***** TASK DATA

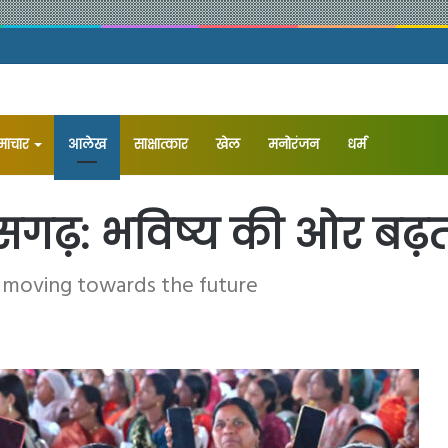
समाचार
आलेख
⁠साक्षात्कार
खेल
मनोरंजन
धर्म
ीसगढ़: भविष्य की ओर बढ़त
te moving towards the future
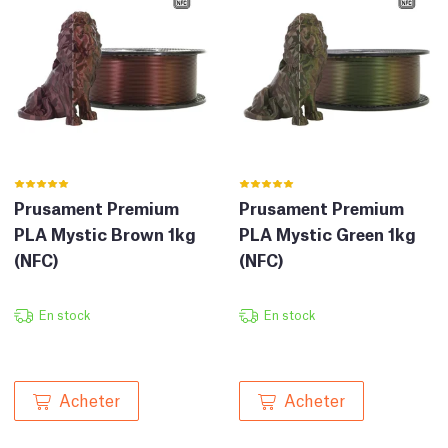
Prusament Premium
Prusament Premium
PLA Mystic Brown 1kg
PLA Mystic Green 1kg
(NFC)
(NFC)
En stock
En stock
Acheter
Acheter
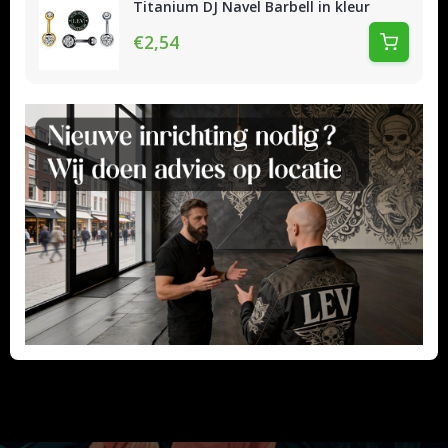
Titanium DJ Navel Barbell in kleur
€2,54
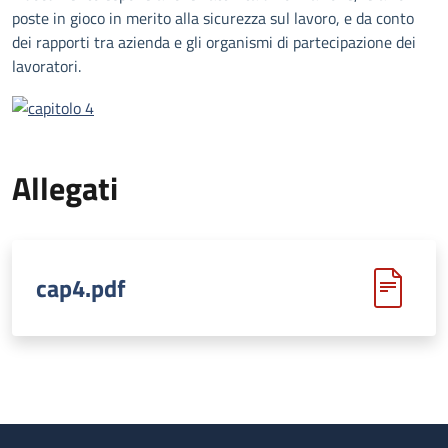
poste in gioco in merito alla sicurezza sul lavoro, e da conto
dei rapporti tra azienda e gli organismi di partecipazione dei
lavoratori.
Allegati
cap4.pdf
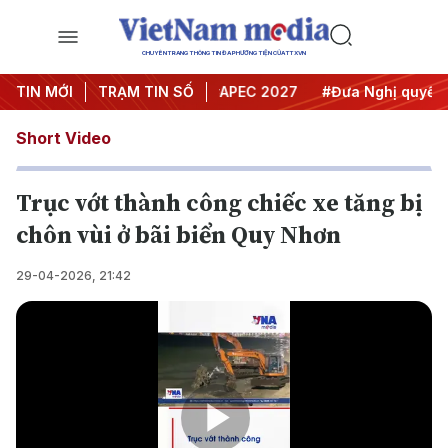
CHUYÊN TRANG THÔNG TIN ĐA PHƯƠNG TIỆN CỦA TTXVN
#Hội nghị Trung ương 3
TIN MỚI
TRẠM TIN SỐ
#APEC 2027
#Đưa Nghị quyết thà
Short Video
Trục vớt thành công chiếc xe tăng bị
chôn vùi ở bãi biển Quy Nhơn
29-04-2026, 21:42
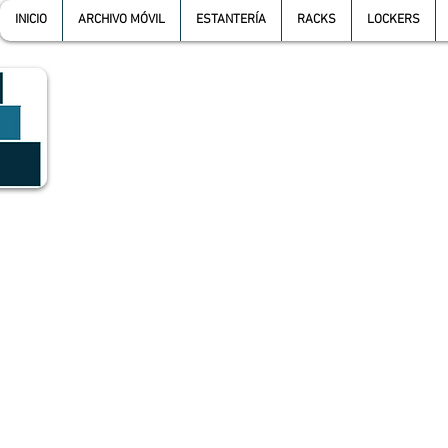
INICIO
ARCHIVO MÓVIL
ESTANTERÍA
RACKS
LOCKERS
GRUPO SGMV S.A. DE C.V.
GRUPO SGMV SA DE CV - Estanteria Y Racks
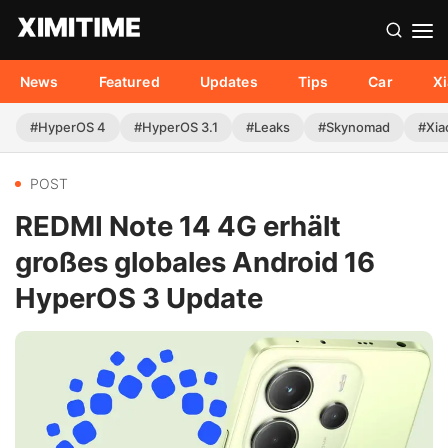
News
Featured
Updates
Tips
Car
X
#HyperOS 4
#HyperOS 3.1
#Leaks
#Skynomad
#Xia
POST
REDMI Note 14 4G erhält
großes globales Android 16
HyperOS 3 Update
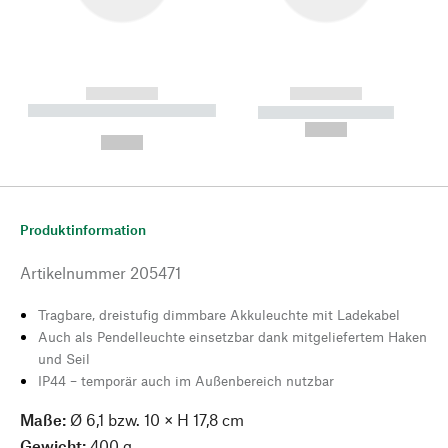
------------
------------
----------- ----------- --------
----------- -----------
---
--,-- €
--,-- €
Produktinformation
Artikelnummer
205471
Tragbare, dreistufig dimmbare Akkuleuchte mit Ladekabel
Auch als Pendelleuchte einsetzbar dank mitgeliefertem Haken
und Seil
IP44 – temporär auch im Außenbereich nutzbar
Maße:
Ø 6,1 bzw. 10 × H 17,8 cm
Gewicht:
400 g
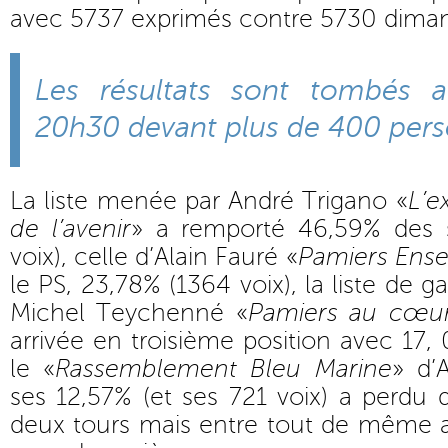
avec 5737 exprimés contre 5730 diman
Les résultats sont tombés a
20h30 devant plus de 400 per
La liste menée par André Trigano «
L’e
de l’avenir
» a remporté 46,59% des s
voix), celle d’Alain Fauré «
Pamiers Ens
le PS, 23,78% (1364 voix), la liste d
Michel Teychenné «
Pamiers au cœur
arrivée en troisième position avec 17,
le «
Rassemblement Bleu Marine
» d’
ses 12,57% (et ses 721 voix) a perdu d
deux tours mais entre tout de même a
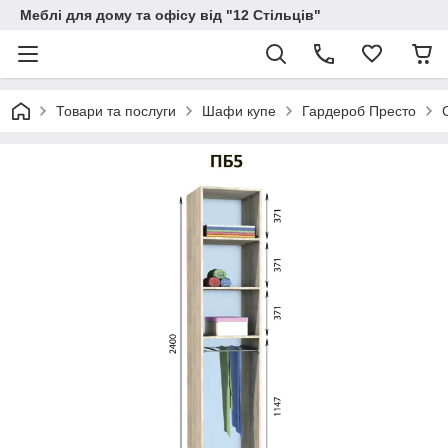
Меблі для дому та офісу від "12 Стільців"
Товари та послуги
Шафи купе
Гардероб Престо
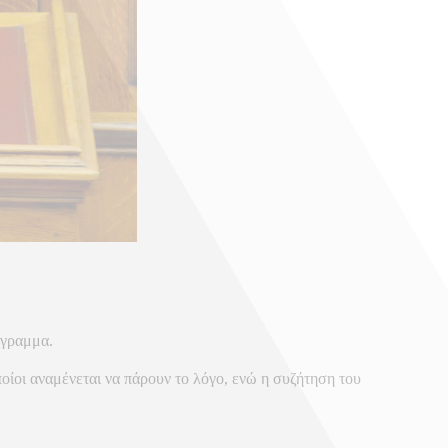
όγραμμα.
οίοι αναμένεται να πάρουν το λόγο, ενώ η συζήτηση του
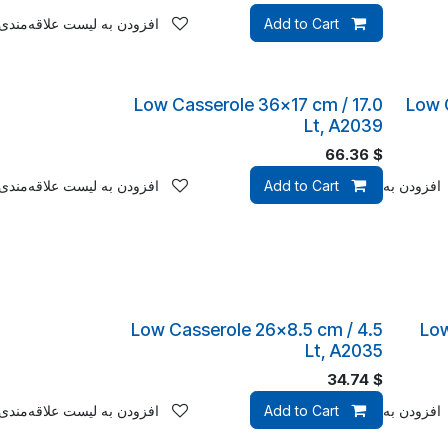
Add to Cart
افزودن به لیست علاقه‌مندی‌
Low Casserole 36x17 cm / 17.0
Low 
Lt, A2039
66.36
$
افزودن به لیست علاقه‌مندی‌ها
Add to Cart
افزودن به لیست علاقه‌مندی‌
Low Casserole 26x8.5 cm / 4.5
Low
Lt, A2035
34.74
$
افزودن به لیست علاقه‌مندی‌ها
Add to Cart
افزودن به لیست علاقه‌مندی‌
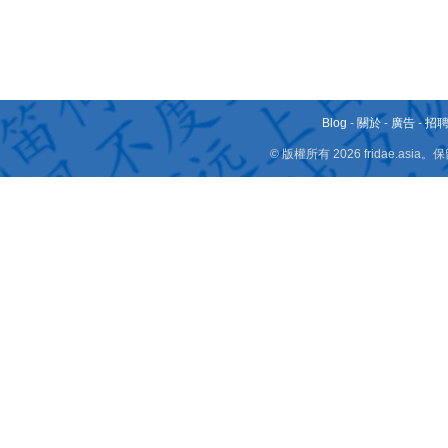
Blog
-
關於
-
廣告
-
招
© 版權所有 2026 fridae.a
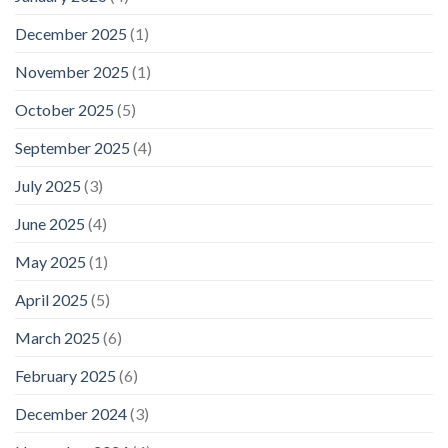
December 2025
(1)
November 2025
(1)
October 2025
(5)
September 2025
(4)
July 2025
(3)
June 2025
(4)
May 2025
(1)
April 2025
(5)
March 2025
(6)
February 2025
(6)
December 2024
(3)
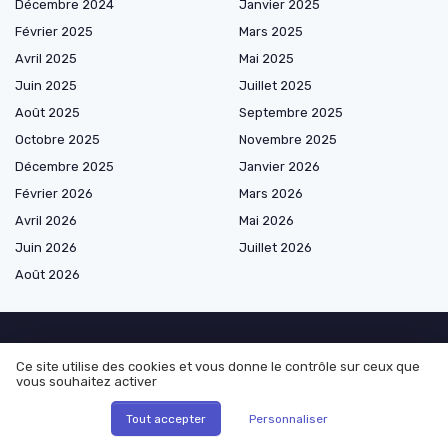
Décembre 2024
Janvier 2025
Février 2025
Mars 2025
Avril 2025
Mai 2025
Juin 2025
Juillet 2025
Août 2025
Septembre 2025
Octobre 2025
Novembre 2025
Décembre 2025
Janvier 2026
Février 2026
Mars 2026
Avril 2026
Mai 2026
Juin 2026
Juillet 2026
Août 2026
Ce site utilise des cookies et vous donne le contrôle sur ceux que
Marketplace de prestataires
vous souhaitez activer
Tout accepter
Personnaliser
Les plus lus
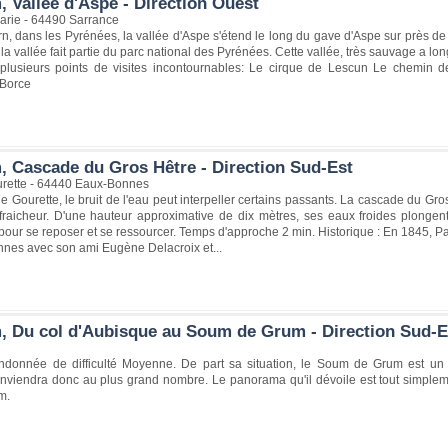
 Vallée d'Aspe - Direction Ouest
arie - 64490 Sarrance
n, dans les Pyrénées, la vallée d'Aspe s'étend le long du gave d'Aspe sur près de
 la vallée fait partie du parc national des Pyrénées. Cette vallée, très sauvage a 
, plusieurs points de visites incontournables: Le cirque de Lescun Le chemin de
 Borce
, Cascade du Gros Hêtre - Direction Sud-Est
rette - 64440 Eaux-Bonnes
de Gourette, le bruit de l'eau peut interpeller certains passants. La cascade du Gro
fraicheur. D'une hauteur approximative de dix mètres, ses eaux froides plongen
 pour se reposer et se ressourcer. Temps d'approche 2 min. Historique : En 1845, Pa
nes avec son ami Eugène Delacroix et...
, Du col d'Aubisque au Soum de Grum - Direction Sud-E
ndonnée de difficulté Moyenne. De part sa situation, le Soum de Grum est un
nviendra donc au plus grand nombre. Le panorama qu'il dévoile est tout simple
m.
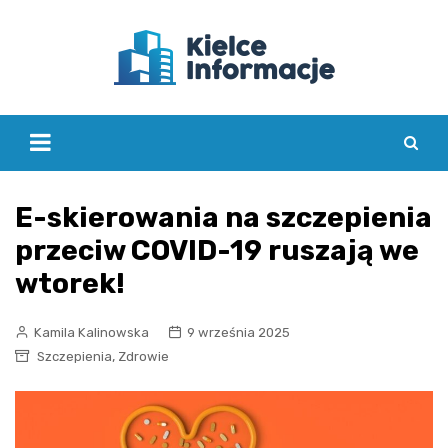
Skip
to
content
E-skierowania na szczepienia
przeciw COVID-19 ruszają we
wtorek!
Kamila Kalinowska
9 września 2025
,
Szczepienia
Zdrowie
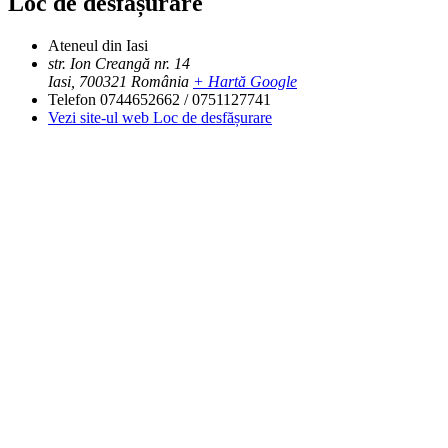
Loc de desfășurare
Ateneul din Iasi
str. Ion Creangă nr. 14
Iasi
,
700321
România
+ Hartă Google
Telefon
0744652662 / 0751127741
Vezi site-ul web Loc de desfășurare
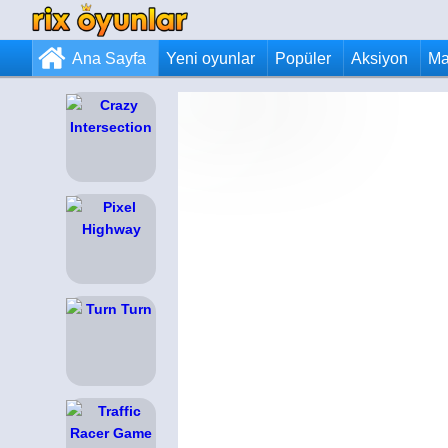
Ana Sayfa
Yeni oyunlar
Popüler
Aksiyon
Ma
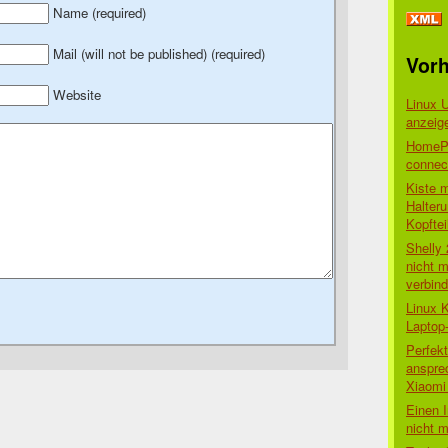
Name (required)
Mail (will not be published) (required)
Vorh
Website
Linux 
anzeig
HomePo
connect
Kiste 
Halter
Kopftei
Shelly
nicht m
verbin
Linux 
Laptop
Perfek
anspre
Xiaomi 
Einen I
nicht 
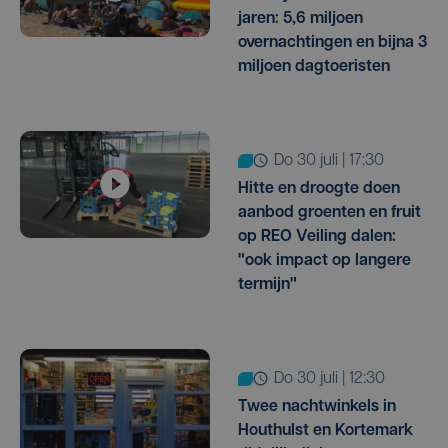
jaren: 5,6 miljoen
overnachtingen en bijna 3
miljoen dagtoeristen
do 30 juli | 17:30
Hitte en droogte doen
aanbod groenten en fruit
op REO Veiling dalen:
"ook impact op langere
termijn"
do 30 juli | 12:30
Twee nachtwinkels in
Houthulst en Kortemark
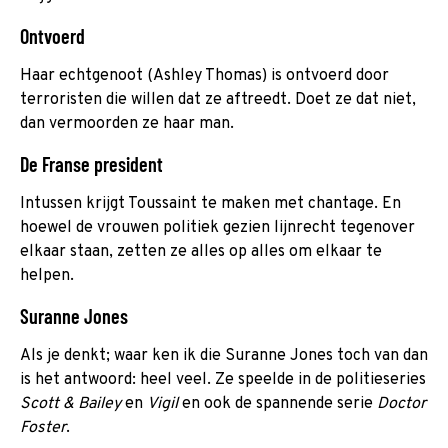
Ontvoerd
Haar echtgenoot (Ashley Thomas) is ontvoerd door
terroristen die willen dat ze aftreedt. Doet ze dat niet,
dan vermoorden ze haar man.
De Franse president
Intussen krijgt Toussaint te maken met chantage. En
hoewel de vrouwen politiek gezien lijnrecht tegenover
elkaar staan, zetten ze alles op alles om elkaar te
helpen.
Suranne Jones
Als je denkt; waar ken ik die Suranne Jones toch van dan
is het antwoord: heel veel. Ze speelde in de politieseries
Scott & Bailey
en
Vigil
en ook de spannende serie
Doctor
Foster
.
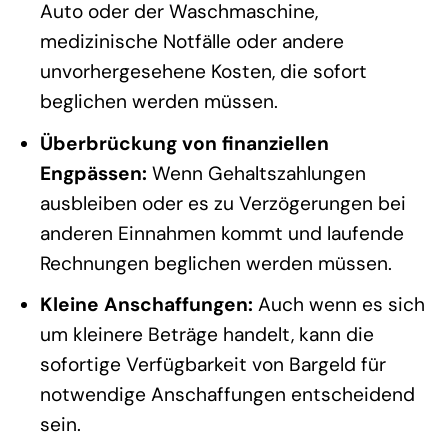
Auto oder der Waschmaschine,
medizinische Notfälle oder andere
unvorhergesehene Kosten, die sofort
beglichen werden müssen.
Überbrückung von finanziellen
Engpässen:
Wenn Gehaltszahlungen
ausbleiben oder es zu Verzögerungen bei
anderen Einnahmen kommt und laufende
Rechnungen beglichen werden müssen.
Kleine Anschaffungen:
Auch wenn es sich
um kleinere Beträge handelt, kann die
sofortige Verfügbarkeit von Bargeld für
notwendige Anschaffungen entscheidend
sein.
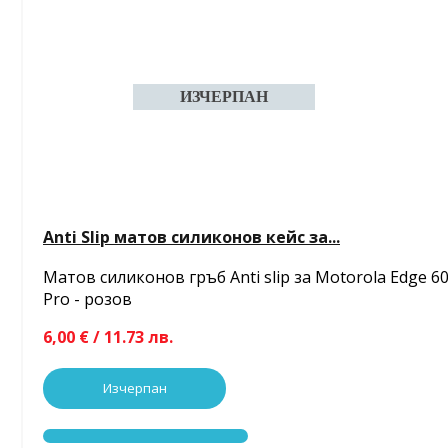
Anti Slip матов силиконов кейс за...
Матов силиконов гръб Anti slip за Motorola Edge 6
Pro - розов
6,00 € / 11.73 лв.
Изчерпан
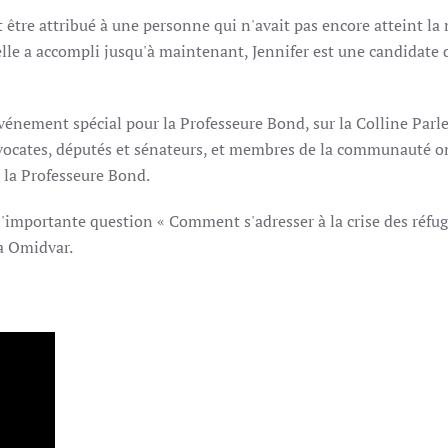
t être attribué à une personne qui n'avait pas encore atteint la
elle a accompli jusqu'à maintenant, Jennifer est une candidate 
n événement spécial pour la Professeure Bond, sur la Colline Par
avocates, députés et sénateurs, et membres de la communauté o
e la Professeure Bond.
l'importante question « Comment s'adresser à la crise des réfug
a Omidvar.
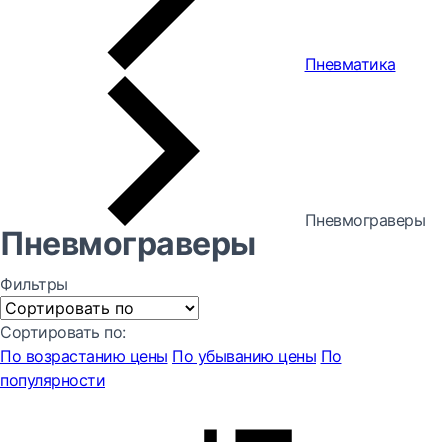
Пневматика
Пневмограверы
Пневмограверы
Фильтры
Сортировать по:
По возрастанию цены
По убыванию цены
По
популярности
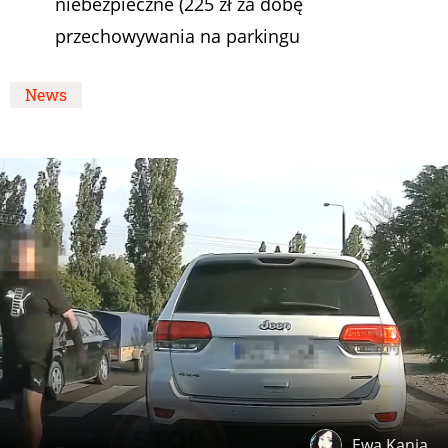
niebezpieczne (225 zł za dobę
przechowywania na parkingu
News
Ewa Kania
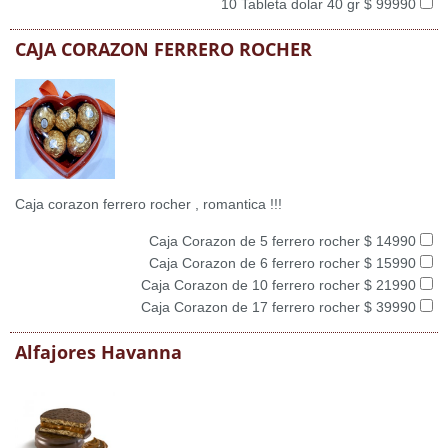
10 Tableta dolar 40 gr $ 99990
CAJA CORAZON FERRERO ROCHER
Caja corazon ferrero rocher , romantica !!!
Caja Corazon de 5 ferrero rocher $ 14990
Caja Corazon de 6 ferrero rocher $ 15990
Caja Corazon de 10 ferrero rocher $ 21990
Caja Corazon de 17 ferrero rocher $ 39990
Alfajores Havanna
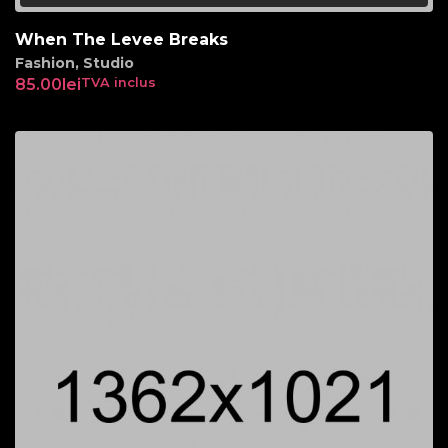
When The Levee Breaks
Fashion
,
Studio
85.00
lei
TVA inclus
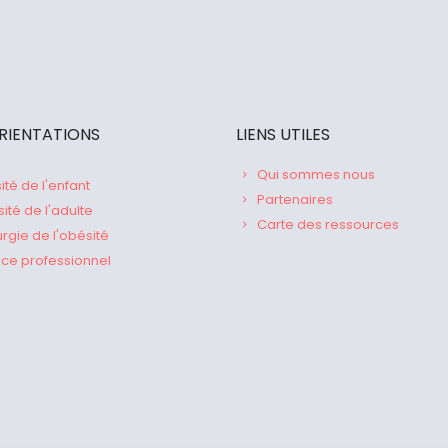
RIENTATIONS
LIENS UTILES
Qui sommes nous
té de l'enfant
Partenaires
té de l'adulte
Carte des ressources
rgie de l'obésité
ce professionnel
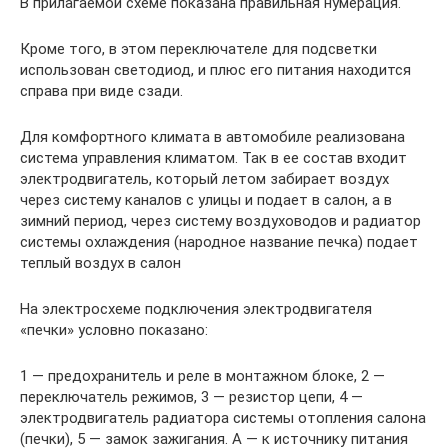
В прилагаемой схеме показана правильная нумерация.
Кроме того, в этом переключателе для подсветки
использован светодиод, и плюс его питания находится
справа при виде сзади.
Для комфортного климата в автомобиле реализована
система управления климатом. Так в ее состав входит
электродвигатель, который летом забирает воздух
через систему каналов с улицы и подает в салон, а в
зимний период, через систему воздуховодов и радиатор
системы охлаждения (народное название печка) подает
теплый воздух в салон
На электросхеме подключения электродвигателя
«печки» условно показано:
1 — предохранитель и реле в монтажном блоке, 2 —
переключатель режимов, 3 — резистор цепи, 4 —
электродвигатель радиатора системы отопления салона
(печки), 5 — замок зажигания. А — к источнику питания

**********

A single number is the answer here: how many lines above carry the string "Anschaffungen"?

_RESULT OF THE EXERCISE:_
2